Data Block Start
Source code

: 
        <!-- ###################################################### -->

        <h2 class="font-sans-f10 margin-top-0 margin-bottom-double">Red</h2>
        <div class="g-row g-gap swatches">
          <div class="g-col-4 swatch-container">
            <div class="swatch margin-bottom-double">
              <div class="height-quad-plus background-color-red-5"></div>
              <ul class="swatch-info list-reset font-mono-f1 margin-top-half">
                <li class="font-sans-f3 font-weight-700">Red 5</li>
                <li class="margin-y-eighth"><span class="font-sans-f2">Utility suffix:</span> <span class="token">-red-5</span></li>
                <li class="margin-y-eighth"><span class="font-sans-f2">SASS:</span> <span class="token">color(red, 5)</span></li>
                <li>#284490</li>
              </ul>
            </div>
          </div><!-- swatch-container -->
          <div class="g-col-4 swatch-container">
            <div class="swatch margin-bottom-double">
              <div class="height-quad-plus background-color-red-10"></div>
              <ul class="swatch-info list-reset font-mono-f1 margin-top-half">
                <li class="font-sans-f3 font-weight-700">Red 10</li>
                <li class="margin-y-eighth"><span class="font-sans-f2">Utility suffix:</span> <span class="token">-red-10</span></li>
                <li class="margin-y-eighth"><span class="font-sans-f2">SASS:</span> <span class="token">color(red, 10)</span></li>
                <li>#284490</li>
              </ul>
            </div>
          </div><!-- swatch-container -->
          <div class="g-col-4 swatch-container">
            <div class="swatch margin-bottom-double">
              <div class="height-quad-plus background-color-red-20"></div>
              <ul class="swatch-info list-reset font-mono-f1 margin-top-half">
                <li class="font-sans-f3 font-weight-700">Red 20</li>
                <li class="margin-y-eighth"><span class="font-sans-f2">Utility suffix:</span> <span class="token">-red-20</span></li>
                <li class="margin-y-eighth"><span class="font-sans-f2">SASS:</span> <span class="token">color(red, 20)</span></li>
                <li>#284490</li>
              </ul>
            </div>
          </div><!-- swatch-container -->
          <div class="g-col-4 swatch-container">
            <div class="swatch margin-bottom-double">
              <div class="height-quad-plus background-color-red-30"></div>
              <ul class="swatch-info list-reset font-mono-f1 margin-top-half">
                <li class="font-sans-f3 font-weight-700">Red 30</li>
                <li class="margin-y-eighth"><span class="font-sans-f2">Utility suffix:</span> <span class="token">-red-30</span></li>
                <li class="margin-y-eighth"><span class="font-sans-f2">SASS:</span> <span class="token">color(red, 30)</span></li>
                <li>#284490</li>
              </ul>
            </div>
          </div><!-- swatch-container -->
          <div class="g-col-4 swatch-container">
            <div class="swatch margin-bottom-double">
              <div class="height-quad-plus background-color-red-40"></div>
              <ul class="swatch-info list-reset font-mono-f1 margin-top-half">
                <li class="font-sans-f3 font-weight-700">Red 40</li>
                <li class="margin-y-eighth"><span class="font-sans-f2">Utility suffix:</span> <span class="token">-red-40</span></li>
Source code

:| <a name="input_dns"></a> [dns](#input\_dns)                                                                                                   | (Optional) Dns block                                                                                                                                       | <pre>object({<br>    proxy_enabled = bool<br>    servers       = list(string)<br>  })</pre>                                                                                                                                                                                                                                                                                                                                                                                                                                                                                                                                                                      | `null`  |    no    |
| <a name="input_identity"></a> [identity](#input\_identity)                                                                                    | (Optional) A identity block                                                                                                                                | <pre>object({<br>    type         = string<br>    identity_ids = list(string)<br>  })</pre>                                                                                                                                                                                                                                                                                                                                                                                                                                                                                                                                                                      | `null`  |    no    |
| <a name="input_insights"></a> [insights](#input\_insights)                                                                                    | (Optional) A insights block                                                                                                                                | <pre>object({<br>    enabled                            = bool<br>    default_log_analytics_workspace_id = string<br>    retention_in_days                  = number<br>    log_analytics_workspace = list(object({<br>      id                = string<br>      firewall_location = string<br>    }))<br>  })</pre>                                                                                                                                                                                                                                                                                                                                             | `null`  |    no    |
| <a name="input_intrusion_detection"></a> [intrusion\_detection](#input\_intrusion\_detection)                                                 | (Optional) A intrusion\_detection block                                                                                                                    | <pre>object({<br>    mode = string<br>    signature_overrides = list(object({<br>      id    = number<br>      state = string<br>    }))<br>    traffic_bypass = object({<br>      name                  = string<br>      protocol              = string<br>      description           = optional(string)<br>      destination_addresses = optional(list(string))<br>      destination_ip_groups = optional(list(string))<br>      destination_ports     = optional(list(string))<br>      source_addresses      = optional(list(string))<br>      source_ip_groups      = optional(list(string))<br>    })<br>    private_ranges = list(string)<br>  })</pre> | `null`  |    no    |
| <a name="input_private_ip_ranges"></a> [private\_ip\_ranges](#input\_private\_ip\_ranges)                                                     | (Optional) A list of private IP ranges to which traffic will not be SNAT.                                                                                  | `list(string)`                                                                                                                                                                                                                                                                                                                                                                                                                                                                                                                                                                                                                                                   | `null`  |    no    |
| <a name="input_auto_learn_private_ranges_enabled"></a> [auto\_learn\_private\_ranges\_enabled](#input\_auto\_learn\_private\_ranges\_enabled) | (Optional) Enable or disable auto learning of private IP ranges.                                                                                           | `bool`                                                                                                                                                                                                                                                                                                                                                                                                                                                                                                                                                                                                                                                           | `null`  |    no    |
Data Block End
#### Task item
Pull out every line in the lines above that contains the string "weight".

#### Response area
                <li class="font-sans-f3 font-weight-700">Red 5</li>
                <li class="font-sans-f3 font-weight-700">Red 10</li>
                <li class="font-sans-f3 font-weight-700">Red 20</li>
                <li class="font-sans-f3 font-weight-700">Red 30</li>
                <li class="font-sans-f3 font-weight-700">Red 40</li>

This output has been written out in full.